Photo Information

Marines with Bridge Company, 8th Engineer Support Battalion, 2nd Marine Logistics Group, use levers to raise the rear ramp after picking up two M1A1 Abrams tanks from 2nd Tank Battalion, 2nd Marine Division, to cross New River aboard Marine Corps Base Camp Lejeune, N.C., Sept. 4, 2014. During the training exercise, the Marines transported 22 tanks across the river, totaling approximately 1,540 tons. (U.S. Marine Corps photo taken by Lance Cpl. Alex W. Mitchell/released)

Photo by Lance Cpl. Alex Mitchell

‘Ain't no river wide enough,’ because 8th ESB makes tanks float

9 Sep 2014 | Lance Cpl. Alex Mitchell The Official United States Marine Corps Public Website

Marines with Bridge Company, 8th Engineer Support Battalion, 2nd Marine Logistics Group used two M16 ramps and five M17 interior rafts to help 22 M1A1 Abrams tanks, provided by 2nd Tank Battalion, 2nd Marine Division, cross the New River, aboard Camp Lejeune on Sept. 4, 2014.

 “We support Marine Expeditionary Units when they approach a canal or body of water that cannot be crossed,” said Cpl. Victor Davis, a quality assurance noncommissioned officer with the company.   “We will construct a bridge or raft and get them across to continue the fight.”

The training involves more than just loading and floating the tanks, as the raft requires significant assembly before use. The floating raft consists of 7 pieces, which take roughly 24-hours to set up with a crew of 10 Marines. Once assembled, it can support up to 150 tons, which is slightly more than the weight of two M1A1 Abrams tanks.  The raft is then guided by two MK III Bridge Erection Boats, which are tethered with ropes to the sides of the raft.   

“Once we assemble the five bays and two ramps in the water, we will tie two MK III Bridge Erection Boats onto the sides of the raft,” said Cpl. Brandon Rowland, a raft commander with the company.  “We also have a safety boat that helps align and push the raft from the rear when tanks load on and off.”

There is a lot of timing and coordination involved with the transport operation.  It takes timing, precision and proper alignment to make sure the tanks get across the water without the raft capsizing.

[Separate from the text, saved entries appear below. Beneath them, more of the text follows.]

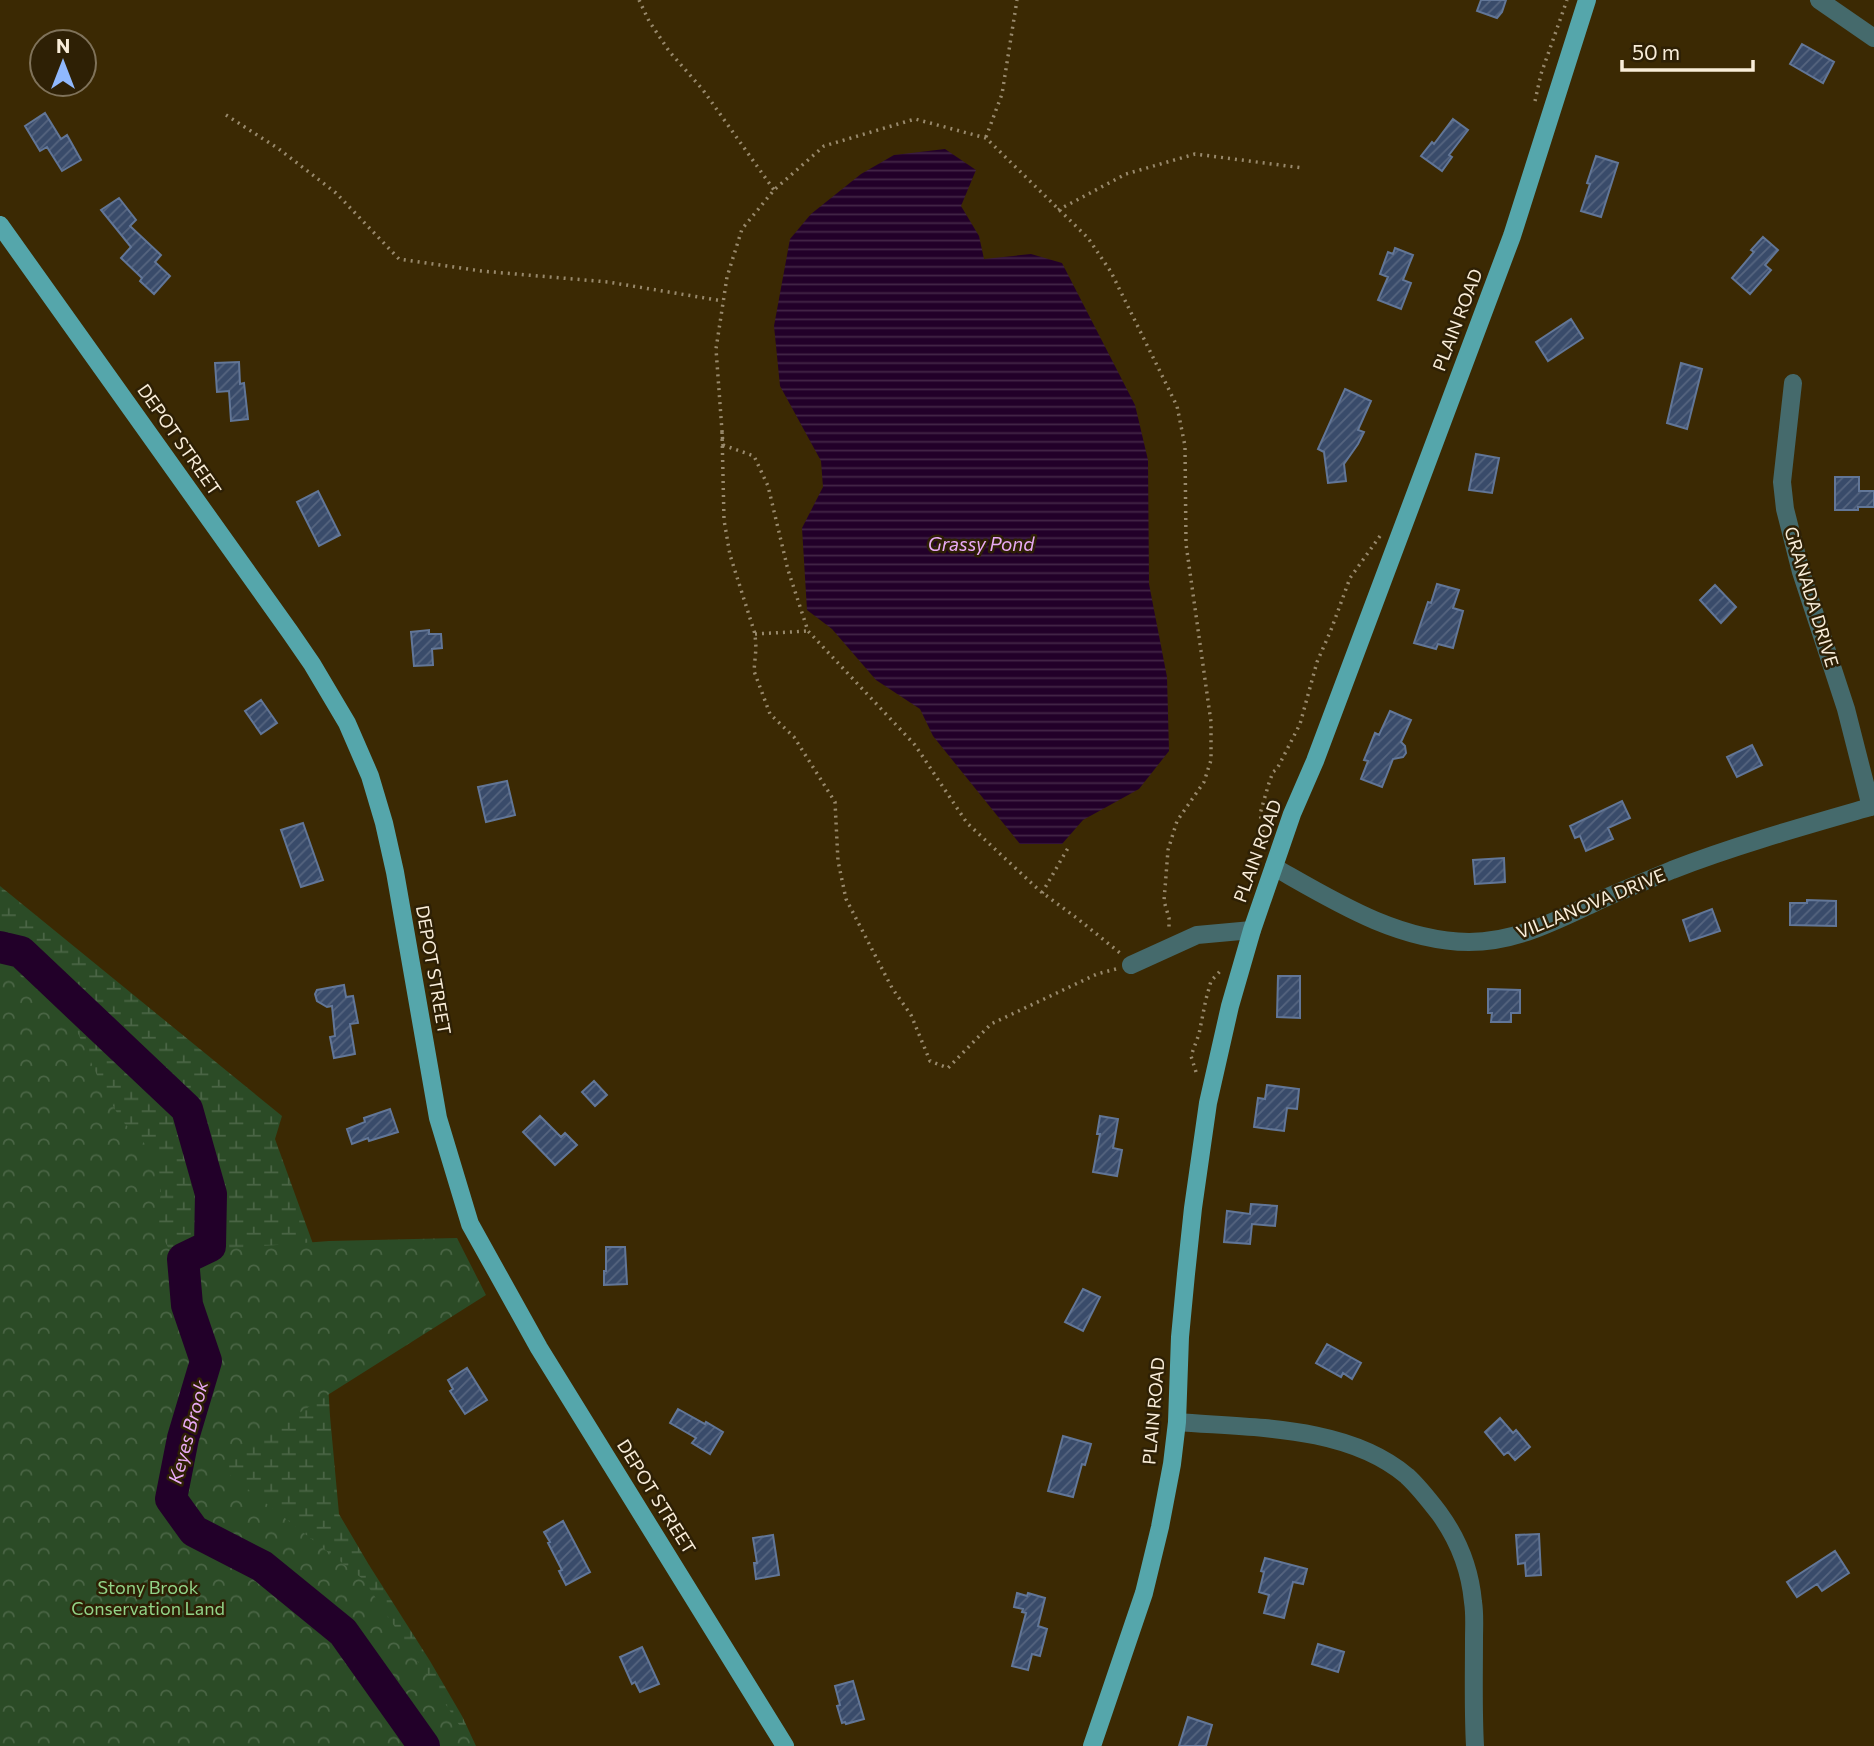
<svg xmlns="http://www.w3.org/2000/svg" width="1874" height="1746" viewBox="0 0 1874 1746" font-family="Commissioner,sans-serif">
  <defs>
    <pattern id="wetland-marsh" width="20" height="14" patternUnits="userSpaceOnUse" patternTransform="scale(1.75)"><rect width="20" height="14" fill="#2b4b26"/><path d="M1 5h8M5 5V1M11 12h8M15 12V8" fill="none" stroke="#4a6545"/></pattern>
    <pattern id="park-crowns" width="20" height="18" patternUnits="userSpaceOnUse" patternTransform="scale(1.75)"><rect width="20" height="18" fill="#2b4b26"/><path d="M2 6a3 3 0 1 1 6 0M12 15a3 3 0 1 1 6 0" fill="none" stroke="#4a6545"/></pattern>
    <pattern id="water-rules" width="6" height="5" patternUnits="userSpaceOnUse" patternTransform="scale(1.75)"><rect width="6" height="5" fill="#220029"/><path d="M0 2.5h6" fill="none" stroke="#432647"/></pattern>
    <pattern id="building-hatch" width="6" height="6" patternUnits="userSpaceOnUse" patternTransform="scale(1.75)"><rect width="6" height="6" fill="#394b6a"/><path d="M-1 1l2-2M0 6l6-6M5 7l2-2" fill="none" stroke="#56657f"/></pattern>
  </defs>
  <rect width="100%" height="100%" fill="#3b2903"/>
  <path fill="url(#wetland-marsh)" d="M0,886l282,230 -7,23 46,127 9,150 9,98 30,51 61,96 32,55 14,30h-125l-351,-664z"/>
  <path fill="url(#park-crowns)" d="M0,952l34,40 19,13 23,24 25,55 20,36 34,34 6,27v13l-4,17 1,11 3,12 10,19 158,-12 128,-3 29,57 -269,170 147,115 109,166h-473z"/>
  <path fill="url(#water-rules)" d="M945,149l31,21 -15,36 18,30 5,23 47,-5 31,9 73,142 13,55 1,124 18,93 2,74 -30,38 -56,31 -21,24h-42l-87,-108 -13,-27 -44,-29 -44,-51 -25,-19 -5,-82 21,-41 -2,-26 -41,-75 -6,-60 16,-87 21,-25 50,-40 33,-19z"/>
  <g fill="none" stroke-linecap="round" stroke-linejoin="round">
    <path stroke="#220029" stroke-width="32" d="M0,947l21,5 166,157 24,85 -1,52 -27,13 4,46 19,56 -23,77 -12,61 23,32 68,35 81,66 81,114"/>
  </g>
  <path fill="url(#building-hatch)" stroke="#627697" stroke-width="2" d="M1481,0h25l-4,12 -5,6 -20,-7z
    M1802,44l32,18 -11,21 -33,-19z
    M45,113l16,26 6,-4 14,25 -19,11 -15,-24 -7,4 -15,-25z
    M1453,119l15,11 -19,25 3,2 -10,14 -21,-15 11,-14 2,2z
    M1596,156l22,7 -17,54 -20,-6 9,-27 -3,-1z
    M119,198l17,22 -6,6 31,29 -6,7 15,14 -16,18 -14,-13 2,-3 -21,-20 10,-11 -30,-37z
    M1763,237l15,13 -13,15 6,5 -21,24 -18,-16 22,-26 -3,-2z
    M1395,248l18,7 -10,25 8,3 -10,26 -23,-9 10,-23 -8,-3 8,-22 5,2z
    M1571,319l12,19 -35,23 -12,-19z
    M239,362l1,22 4,-1 4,36 -17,2 -2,-30 -12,1 -2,-29z
    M1681,363l21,6 -15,60 -20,-6z
    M1345,389l26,12 -13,29 6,2 -6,12 -14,20 2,17 -18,2 -4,-31 -6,-3z
    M1476,454l23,4 -7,35 -23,-3z
    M1835,477h24v14h15v16h-16v3h-23z
    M318,491l22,44 -21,11 -22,-44z
    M1437,584l22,6 -6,18 10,3 -10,37 -15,-4 -2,5 -22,-6 14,-41 3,1z
    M1715,585l21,22 -15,16 -21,-23z
    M429,630v4h12l1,14 -10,1 1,16 -19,1 -3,-34z
    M261,700l16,23 -16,11 -16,-23z
    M1390,711l21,9 -10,22 4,4 1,7 -3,4 -10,2 -11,28 -21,-8 7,-18 -4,-1 11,-27 4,2z
    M1752,745l10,20 -25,12 -10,-20z
    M507,781l8,34 -29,7 -8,-35z
    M1622,801l8,17 -22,10 5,11 -27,12 -6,-15 -5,2 -5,-12z
    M303,823l20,57 -22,7 -20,-57z
    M1504,858l1,24 -30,2 -2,-24z
    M1807,900l29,1v25l-46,-1v-22h17z
    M1712,909l8,22 -30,10 -7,-21z
    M1278,976h22v42l-23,-1z
    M344,985l2,12 7,-1 5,27 -8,1 5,30 -21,4 -4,-21 5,-1 -3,-30 -5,1 -10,-6 -2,-7 2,-4z
    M1488,989l32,1v23h-9v9h-20l1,-9h-4z
    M594,1081l13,14 -12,11 -13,-14z
    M1267,1085l32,4 -2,20 -10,-1 -3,23 -30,-4 4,-29 7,1z
    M390,1109l8,23 -29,9 -1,-3 -16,6 -5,-15 18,-7 -1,-4z
    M540,1116l21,21 4,-4 12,12 -22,20 -32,-33z
    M1100,1116l18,3 -5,29 9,2 -5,26 -24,-4 7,-38h-3z
    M1251,1204l26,2 -2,20 -23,-2 -2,20 -26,-2 3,-31 23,3z
    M606,1247h19l2,37 -23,1v-14h2z
    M1083,1289l17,8 -17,34 -18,-9z
    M1327,1344l34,19 -9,16 -9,-6 -2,4 -25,-14z
    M467,1368l20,32 -22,14 -15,-23 3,-2 -5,-9z
    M678,1409l27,15 1,-2 17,10 -13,22 -18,-11 4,-5 -26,-15z
    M1500,1418l13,15 3,-3 14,17 -15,13 -7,-8 -4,3 -19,-23z
    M1063,1436l28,8 -6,21 -3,-1 -9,33 -25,-6z
    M563,1521l27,51 -24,13 -7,-14 3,-1 -14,-27 2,-1 -6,-10z
    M1539,1534l2,41 -15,1 -1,-13 -7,1 -2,-29z
    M773,1535l6,40 -23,4 -2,-16h3l-4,-25z
    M1835,1551l14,22 -27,18 -5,-7 -20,13 -10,-15z
    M1265,1558l42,11 -4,15 -10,-2 -9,36 -20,-5 5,-18 -10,-3 5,-20 -3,-1z
    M1017,1593l10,3 1,-3 17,5 -7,28 9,3 -7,27 -8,-2 -4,16 -16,-4 14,-53 -4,-1 1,-3 -9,-2z
    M1318,1644l26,8 -6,20 -26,-8z
    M642,1647l17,37 -19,8 -5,-10 -3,2 -12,-27z
    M853,1681l11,38 -18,5 -1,-2 -3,1 -5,-17 3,-1 -5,-19z
    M1188,1717l24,8 -6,21h-27z"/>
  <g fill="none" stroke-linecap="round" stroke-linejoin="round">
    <path stroke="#98896c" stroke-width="3.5" stroke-dasharray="2 5" stroke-linecap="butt" d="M639,0l10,21 20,30 34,39 71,100
      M1535,101l6,-27 26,-74
      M226,115l53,34 57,44 63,66 82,12 127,11 115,19
      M986,137l16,-43 15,-94
      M1058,210l68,-36 69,-20 108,14
      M723,445l31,11 14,30 20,84 20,61 107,114 52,78 73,68 38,28 42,34
      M755,634l53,-3
      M1262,846l1,-19 -3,-13 9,-31 4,-11 4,-3 23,-45 17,-62 14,-32 19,-52 30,-42
      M1042,893l26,-45
      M1116,969l-19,5 -106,50 -43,44 -18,-7 -19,-46 -19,-27 -46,-89 -8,-38 -3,-59 -41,-65 -24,-23 -16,-43 2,-23 -1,-14 -25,-79 -6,-35 -2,-88 1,13 -7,-96 11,-72 15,-48 32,-39 50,-44 91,-27 71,19 102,100 23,34 66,134 8,40 1,98 25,178v38l-7,22 -27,39 -9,29 -4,51 5,17v13
      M1196,1072l-5,-16 8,-22 7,-35 5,-18 11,-12"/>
    <path stroke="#456a6c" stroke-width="18" d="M1819,0l55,38
      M1793,383l-11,99 3,27 16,63 45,137 25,98
      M1274,867c60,34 123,74 195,75 46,0 84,-20 125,-39 26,-12 52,-22 78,-33 64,-25 136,-45 202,-64
      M1131,965l66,-30 55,-5
      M1177,1422c74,6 170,3 230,54 12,11 22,24 32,37 19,26 31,56 34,89 2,12 1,25 1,37 0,36 -1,71 1,107"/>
    <path stroke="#55a6ab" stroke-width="18" d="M0,225l290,407 22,32 35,59 23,53 14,47 11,49 43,246 32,106 69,124 246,398
      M1092,1746l52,-153 16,-66 12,-63 5,-42 3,-85 6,-63 7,-66 15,-105 22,-97 22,-76 40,-116 23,-53 197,-525 75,-236"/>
  </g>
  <g text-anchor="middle" stroke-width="5" stroke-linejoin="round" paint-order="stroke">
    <g font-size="18" fill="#f9edd9" stroke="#2e2005">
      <text transform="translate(1458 320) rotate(-69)" y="6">PLAIN ROAD</text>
      <text transform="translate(179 440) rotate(55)" y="6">DEPOT STREET</text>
      <text transform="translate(1811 597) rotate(73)" y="6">GRANADA DRIVE</text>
      <text transform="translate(1258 851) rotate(-70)" y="6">PLAIN ROAD</text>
      <text transform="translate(1591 904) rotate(-22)" y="6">VILLANOVA DRIVE</text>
      <text transform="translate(433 970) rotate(80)" y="6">DEPOT STREET</text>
      <text transform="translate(1154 1411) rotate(-85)" y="6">PLAIN ROAD</text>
      <text transform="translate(656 1497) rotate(58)" y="6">DEPOT STREET</text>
    </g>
    <g font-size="18" fill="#92d488" stroke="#2e2005">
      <text x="148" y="1594">Stony Brook<tspan x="148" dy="21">Conservation Land</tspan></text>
    </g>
    <g font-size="19" font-style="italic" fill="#e9aaf5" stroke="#2e2005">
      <text x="981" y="551">Grassy Pond</text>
      <text transform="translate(188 1432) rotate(-75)" y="7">Keyes Brook</text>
    </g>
  </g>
  <g transform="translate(63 63)"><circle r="33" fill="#2e2005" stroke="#7f725a" stroke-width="2"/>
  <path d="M0-5L12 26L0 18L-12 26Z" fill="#90b8fd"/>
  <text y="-10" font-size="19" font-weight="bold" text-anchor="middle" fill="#f9edd9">N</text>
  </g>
  <path d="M1622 60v10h131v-10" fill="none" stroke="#f9edd9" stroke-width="3.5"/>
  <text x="1632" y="60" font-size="21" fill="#f9edd9" stroke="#2e2005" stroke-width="5" paint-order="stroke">50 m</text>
</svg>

“One of the challenges we face when crossing the river is keeping the raft steady when the tanks board,” said Davis.  “We also have to make sure they are aligned properly so the raft doesn’t tip one way or the other.  The Marines guiding the raft also have to take in account the wind and current of the water which can shift the raft as it is floating.”

The training exercise serves two purposes when the tanks are involved:  to sharpen the skills of the Marines in the company and to provide cost effective transportation for 70-ton fighting vehicles.

“It saves the Marine Corps a lot of money to cross the river, rather than driving the tanks across the base,” said Davis. 

It takes less than an hour for the Marines to transport a pair of tanks across the approximately 2-mile wide body of water.